The only issue that was contested was the reasonableness of the 45 demerit marks that was assessed the grievor for the various infractions that arose out of the one transaction.
The Trade Union suggested that 30 demerit marks ought to have been an adequate and reasonable response to the grievor’s inadvertence in failing to comply with the UCOR Rules. Indeed, it was argued that 30 demerit marks should represent the standard for the first infraction of this nature having regard to the relatively "clean" record of a long service employee.
Although it may very well be that 30 demerit marks might well serve both the corrective and deterrent purposes designed by recourse to discipline for the violation of an important rule, it should also be noted that the grievor exacerbated his wrongdoing after he discovered his oversight. The evidence disclosed that Locomotive Engineer Stewart continued to operate his train for another two miles when he knew he had not been given the proper clearances. As the Company’s brief suggested the grievor thereby "persisted in this violation".
The real issue that was raised in this case is whether the Company is acting justly in imposing the severe penalty of 45 demerit mark for an infraction of the UCOR Rules that all parties agree constitutes a serious offense. On the one hand, the Company has a real concern in expressing the gravity of the grievor’s misconduct through the medium of a disciplinary response. Short of discharge, the Company has obviously concluded that 45 demerit marks will accomplish the required purpose.
On the other hand, the Trade Union’s concern is for the grievor who is a long service employee with a relatively clean record. Its obvious objective is to protect his job security in the event that some subsequent menial or trivial act of misconduct could precipitate his discharge.
In short, what should be done to balance the competing and legitimate concerns of both parties?

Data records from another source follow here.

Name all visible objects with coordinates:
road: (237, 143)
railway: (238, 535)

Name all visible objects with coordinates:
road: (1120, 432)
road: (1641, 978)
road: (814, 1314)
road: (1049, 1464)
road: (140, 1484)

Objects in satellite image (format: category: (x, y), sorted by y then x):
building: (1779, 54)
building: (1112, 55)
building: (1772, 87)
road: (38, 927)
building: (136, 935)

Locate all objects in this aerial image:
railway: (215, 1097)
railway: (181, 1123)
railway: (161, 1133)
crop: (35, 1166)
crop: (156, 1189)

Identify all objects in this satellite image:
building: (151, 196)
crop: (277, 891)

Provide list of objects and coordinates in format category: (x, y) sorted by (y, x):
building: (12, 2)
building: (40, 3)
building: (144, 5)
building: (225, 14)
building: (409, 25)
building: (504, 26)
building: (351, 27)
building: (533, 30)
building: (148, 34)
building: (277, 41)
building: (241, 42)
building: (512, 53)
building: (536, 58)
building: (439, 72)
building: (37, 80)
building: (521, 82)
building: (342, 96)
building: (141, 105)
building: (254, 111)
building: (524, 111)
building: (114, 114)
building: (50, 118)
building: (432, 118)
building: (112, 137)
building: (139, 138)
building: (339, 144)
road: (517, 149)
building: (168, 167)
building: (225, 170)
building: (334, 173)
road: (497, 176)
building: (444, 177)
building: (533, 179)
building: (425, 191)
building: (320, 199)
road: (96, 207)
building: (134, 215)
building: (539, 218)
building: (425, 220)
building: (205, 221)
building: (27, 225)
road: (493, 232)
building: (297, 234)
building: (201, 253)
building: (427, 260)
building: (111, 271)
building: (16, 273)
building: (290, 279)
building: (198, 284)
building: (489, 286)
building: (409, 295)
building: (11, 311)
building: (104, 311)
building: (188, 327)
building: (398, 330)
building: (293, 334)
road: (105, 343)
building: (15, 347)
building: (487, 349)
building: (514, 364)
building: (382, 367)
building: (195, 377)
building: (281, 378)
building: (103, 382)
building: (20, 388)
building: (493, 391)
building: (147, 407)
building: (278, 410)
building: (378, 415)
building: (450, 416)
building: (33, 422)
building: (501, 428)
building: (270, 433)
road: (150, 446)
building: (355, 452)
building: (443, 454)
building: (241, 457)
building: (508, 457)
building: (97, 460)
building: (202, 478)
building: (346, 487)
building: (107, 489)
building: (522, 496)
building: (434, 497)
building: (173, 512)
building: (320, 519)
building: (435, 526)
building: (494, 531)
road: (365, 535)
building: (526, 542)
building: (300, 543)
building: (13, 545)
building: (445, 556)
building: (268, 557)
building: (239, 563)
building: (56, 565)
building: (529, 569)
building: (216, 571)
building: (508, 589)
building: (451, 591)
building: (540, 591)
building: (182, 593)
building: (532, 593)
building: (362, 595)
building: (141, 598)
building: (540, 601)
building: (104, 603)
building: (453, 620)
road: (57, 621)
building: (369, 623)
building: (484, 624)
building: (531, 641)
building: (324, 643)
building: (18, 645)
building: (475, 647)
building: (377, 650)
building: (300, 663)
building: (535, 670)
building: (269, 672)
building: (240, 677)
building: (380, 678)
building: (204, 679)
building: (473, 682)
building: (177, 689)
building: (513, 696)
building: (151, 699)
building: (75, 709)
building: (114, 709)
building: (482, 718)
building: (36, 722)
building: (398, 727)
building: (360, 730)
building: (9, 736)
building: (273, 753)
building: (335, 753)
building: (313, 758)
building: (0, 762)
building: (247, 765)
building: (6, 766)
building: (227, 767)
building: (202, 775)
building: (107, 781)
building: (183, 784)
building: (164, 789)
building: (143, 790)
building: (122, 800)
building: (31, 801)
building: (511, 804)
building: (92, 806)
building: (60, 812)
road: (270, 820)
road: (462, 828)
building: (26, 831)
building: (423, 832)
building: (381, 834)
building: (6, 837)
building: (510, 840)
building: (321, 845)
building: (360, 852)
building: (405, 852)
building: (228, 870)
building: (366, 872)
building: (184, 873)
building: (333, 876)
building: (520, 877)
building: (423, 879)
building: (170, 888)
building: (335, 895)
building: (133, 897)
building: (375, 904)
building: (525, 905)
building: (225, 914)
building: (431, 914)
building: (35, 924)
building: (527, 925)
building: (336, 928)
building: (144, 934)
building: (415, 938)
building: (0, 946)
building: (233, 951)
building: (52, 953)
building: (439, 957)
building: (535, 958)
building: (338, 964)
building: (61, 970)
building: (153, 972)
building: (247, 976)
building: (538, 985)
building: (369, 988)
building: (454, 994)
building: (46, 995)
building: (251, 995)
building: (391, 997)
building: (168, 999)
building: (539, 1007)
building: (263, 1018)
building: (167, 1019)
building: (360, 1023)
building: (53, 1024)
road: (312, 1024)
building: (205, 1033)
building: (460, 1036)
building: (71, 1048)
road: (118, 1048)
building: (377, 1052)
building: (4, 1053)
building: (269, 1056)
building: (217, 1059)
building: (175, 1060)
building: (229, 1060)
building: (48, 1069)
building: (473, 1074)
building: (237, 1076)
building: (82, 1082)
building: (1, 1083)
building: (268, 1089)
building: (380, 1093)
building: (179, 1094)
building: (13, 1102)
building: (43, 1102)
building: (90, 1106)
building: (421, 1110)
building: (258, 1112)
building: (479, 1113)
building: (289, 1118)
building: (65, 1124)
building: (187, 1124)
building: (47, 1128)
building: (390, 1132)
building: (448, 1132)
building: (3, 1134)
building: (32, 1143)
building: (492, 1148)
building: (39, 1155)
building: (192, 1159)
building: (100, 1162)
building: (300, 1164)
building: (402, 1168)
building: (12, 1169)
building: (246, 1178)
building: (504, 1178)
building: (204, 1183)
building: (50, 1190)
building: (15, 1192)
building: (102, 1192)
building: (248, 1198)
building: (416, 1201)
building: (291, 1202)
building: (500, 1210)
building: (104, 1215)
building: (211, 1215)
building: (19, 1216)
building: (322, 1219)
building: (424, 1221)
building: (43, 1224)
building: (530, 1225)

It seems apparent that the Employer’s first duty is to operate its railway enterprise in an efficient, secure and safe manner so that the public that is served may have confidence in the service that is provided. The Company must therefore ensure compliance with the statutory rules and regulations that uphold the safety and security of the service. And, as an integral part of discharging that responsibility the Employer must impress upon its employees, particularly when an infraction of those rules occur, that such inadvertence cannot be tolerated. Accordingly, a severe disciplinary penalty, in the absence of a reasonable excuse for the infraction constitutes an obvious and reasonable response And such responses to a first offence may be expressed by recourse to suspension, temporary demotion or, as in this case, the imposition of demerit marks. In my view so long as the Employer’s response is commensurate with the seriousness of the situation, an Arbitrator should be reluctant to interfere.
And this brings me to the Trade Union’s principal concern. The Employer’s duty in any subsequent act of misconduct by the same employee still remains the same. In the imposition of any penalty the often repeated considerations of the seriousness of the infraction, the length of service, the past record of the employee concerned must be weighed. And, of course, the employee’s insurance policy against an abuse by the Employer of its disciplinary powers are the powers of review that may be exercised during the arbitration process. In other words, any decision to discharge an employee must be preceded by a serious consideration of all the relevant factors. And, if the Employer is shown to be remiss in discharging that responsibility such shortcomings will obviously be corrected.
In the circumstances of this case, I cannot find, on the admitted evidence, that the Company has reacted unjustly or unreasonably to the grievor’s serious breach of the UCOR Rules. His grievance is therefore dismissed.